Plus que cette source, c’est sans doute le cadre idyllique dans lequel elle jaillit qui maintient en forme. Tea en est persuadée. "Acheter ce bout de terrain dont personne ne voulait a été la meilleure chose que j’ai faite", avoue-t-elle. A l’époque elle n’avait qu’une vingtaine d’années. Et un flair déjà développé. La progression de la zone urbaine a fait que l’endroit est devenu un emplacement de choix, dont la beauté et la quiétude ont pu être conservées. Un havre de paix loin de l'agitation de la ville. Un cadre où il fait bon se ressourcer, simplement en marchant, voire en pratiquant une activité nautique.
Les nageurs profitent ainsi de la magnifique piscine naturelle qu’offre le lagon, quand jeunes et surtout moins jeunes s’adonnent au longe-côte. Marcher le long de la plage, en papotant entre amis ou en cherchant quelques coquillages laissés sur le bord par la marée.

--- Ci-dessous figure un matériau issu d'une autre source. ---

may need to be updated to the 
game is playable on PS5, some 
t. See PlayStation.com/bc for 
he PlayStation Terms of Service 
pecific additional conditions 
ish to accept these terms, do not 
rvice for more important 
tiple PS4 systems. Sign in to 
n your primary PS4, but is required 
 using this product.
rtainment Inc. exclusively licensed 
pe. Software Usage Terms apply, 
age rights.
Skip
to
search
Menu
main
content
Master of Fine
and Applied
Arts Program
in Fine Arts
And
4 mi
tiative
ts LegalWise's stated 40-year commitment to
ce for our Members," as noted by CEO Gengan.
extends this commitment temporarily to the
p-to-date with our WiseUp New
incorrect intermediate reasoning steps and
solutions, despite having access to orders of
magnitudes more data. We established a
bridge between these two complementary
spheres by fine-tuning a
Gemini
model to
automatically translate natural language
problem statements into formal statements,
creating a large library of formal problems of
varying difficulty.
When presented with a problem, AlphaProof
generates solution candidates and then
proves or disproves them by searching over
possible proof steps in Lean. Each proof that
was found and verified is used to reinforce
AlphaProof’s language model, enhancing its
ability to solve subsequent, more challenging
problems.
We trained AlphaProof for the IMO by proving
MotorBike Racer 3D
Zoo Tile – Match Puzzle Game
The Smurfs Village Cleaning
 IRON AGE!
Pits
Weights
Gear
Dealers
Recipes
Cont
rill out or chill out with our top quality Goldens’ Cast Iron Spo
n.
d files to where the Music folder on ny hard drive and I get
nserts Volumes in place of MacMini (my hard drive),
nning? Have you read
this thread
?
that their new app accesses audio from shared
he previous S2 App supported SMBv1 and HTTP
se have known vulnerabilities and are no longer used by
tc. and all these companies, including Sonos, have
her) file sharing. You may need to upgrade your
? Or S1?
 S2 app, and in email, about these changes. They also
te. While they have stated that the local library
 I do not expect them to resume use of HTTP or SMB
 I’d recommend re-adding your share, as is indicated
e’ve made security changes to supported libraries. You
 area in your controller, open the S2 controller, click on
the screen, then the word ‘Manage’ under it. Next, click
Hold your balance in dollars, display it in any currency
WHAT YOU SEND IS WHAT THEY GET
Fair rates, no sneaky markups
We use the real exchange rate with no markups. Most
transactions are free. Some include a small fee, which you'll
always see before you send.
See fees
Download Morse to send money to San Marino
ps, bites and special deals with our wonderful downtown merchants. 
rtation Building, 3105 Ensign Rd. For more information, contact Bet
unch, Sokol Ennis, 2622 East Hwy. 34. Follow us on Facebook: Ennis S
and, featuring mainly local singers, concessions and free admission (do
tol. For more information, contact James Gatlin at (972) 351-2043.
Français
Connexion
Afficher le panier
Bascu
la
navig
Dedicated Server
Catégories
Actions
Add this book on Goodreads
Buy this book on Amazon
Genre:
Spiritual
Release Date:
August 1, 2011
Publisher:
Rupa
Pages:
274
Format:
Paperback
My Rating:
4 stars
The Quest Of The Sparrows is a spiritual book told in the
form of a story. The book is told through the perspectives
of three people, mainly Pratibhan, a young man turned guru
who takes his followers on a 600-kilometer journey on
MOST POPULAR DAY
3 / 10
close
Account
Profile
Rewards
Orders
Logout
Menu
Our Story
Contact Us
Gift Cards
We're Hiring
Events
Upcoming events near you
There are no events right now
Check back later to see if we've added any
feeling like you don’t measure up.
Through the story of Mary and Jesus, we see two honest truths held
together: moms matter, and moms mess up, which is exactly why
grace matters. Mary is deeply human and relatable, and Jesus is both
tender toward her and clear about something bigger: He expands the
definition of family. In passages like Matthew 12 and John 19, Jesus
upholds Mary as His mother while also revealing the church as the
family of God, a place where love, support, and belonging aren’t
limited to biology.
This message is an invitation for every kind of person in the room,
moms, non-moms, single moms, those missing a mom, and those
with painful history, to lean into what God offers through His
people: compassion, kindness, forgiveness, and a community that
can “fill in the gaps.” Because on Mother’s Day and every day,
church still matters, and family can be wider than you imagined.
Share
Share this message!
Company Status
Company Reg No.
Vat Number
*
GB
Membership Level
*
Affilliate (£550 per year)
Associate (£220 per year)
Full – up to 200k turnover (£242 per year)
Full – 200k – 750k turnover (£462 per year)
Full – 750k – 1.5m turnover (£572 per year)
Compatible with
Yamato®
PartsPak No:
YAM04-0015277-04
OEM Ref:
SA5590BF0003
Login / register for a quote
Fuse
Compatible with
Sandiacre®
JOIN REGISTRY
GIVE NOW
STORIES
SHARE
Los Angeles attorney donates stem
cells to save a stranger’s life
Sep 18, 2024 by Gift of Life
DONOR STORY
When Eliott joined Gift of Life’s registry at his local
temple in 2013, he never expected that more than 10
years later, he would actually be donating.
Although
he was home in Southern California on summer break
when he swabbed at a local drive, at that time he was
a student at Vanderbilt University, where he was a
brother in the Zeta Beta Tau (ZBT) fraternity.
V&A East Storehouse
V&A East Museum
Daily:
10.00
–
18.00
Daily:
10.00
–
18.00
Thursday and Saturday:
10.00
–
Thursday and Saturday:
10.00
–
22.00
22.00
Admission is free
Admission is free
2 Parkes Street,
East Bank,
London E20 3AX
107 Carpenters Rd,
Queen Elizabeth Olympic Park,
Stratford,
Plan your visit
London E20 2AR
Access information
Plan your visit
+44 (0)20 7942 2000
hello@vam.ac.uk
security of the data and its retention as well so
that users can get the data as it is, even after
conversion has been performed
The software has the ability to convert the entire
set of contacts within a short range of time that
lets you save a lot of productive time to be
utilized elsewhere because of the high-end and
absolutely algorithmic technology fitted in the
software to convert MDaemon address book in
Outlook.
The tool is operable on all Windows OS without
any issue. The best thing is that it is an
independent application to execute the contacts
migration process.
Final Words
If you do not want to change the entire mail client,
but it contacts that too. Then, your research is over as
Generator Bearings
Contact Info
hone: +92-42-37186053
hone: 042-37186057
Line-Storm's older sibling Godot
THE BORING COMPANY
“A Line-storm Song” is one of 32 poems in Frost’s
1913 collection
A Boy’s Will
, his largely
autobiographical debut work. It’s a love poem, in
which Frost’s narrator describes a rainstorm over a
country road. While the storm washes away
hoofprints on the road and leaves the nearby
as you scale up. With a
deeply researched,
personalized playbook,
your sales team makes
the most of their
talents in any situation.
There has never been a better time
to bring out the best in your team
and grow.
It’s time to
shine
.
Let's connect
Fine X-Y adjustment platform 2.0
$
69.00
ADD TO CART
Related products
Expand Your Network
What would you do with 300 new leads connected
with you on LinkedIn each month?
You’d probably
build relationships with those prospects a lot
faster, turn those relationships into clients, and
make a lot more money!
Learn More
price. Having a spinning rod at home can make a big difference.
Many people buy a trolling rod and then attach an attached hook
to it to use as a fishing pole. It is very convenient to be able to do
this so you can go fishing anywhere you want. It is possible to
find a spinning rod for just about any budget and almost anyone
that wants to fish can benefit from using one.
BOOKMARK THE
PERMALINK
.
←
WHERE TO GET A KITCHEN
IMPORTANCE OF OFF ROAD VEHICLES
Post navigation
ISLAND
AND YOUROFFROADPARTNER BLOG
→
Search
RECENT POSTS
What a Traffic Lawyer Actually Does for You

Ils parcourent des milliers de mètres sans s’en apercevoir et brûlent des calories. Une façon d’entretenir la forme et la bonne humeur. D’autres sortent leur paddle et partent à l’assaut du lagon. Parfois, c’est un chien posé une planche qui goûte même aux joies de la glisse. Pour le plus grand bonheur de ses maîtres. Il se passe donc plein de choses sur l’eau.
"Ici, c’est tout le temps différent", lâche Tea Hirshon. Comme lorsqu’elle admire les couchers de soleil derrière l’île de Moorea. A ce moment, la surface du lagon prend une teinte irisée, puis orangée et les derniers baigneurs plient bagage. Le calme revient vraiment, seul le fracas des vagues sur le récif se fait entendre au loin.
C’est bien pour cela qu’elle ne quittera jamais ce petit coin de paradis. Depuis plus d’un demi-siècle, il faut croire qu’elle le savoure à chaque instant.